Even as the final state votes come in favoring Hillary Clinton, Barack Obama now has clinched the nomination based on the delegate total after the South Dakota primary.

Clinton is speaking in New York at 9:45 EST but it's still not clear if she will officially concede or wait until later to do so. Clinton's speech is both powerful and intriguing as she's not yet giving a clear indication of her intentions.

We'll know more in a few minutes....

Obama Within 7 Delegates - Will Clinch For Certain

Obama may actually clinch the nomination *before* the polls close today, though strategist Karl Rove speaking on Fox appears to have it right - the Obama campaign wants to win tonight based on pledged delegates putting them over the top rather than the party hack vote from superdelegates.

Obama To Clinch Nomination at 10pm EST

It's now *very* clear that Barack Obama will clinch the Democratic nomination within minutes - and probably within seconds - of the close of the polls tonight in Montana at 10 pm EST.

Many superdelegates have already said they'll be committing to Obama at the close of the polls, including some of the most potentially influential superdelegates such as Jimmy Carter and several US Senators.

Hillary Clinton may not concede the race tonight though I'm guessing she will do so, and immediately announce her unqualified support for Obama. Network TV is reporting that Clinton has said she'll accept an Obama VP spot based on conversations with campaign insiders.

Sunday, June 01, 2008

Electoral Vote Mapping McCain and Obama

This site has a great idea - track the state by state voting polls and then assign electoral votes based on that to see if McCain or Obama has the edge in the National Election.

Unfortunately the methodology has a serious flaw until the Demcratic primary is over, and that is the fact that Clinton supporters are likely to shift their perceptions dramatically once Obama is the "annointed" candidate. My view is that almost all of Clinton's support will flow to Obama even though at this time there are many Clinton supporters saying they won't vote at all or will even support McCain.

My view is supported by the 15 day average which shows Obama winning general election while the 50 day average favored McCain. By next week, when the Democratic Primaries are wrapped up and Obama will be the presumptive adn perhaps the actual winner, I think the electoral voting will line up with national polling and show Obama with a strong lead over McCain.

Obama to Clinch Nomination within minutes after SD Polls Close

Extremely reliable sources are reporting that some superdelegates will pledge to Obama *immediately* after the polls close in South Dakota on Tuesday June 3rd.

The pressure to commit to Obama and effectively line oneself up with the next President is already weighing heavily on the remaining superdelegates and it is likely the party will seek to have a large block - enough to put Obama over the top - commit to him Tuesday night.

Prediction: Obama will clinch the nomination Tuesday, and Clinton will concede Wednesday morning.

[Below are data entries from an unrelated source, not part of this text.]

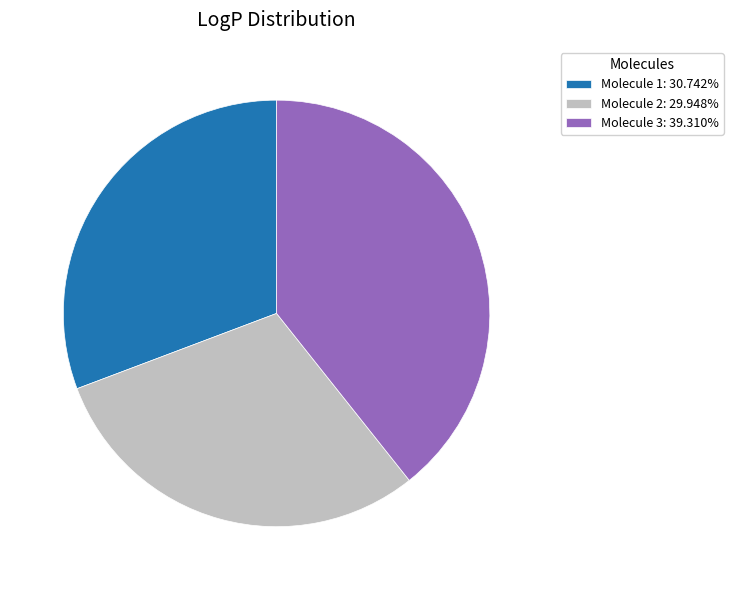

Does Molecule 3: 39.310% represent more than half of the total?

No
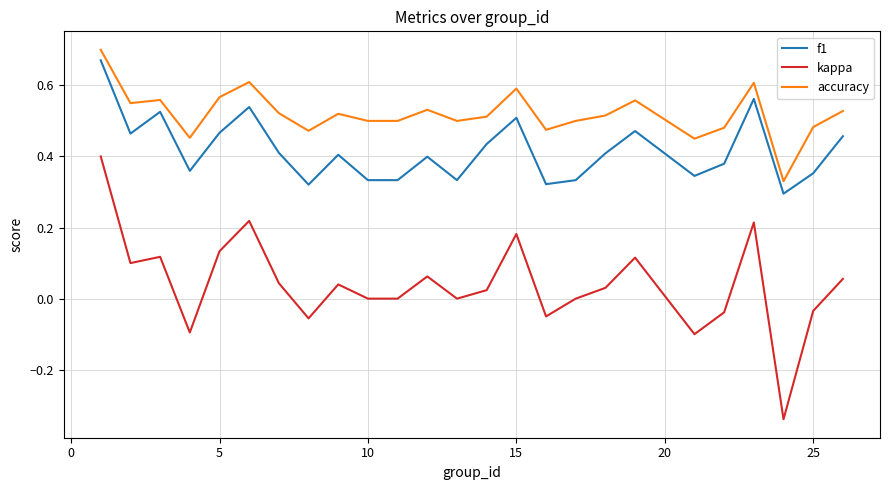

Which series has the largest total across all categories?

accuracy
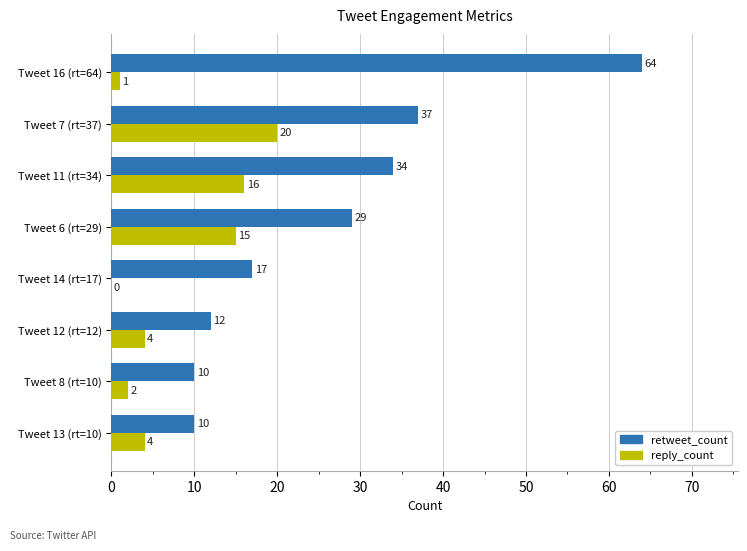

What are all the series names shown in the legend?

retweet_count, reply_count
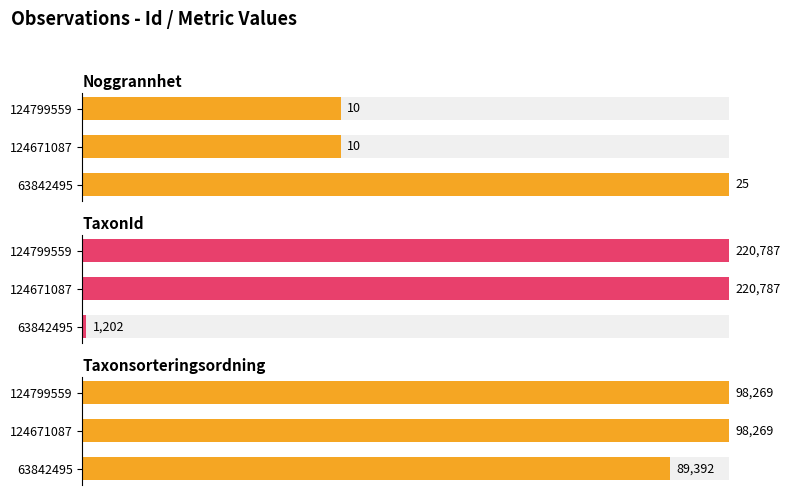

Are the bars horizontal?

Yes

Half a disenfranchisement is better than a whole

The Democratic Party rules committee has decided to give half power to the delegates from Florida and Michigan. Had this decision been made earlier it would have seemed wiser than now,and Clinton is suggesting she may dispute this decision later. The inept process has made the end of the Democratic Primary as much an example of contentiousness and poor planning as party unity, which is still sorely lacking for the Democrats.

The Clinton campaign is now making the (correct) case that more voters cast a vote for her than for Obama, although the process is not about total votes and thus it's not clear how you should allocate, for example, caucus activity since those states did not have a popular vote.

As with the 2000 election we are seeing that our "democracy" is ... seriously flawed. Rather than simply count everybody's vote in both primaries and the general election we have system that are designed to "balance out" the process but have been co-opted by party insiders to make it messy and questionable. The solution is very, very simple. One person, one vote, abolish delegate voting and abolish electoral college.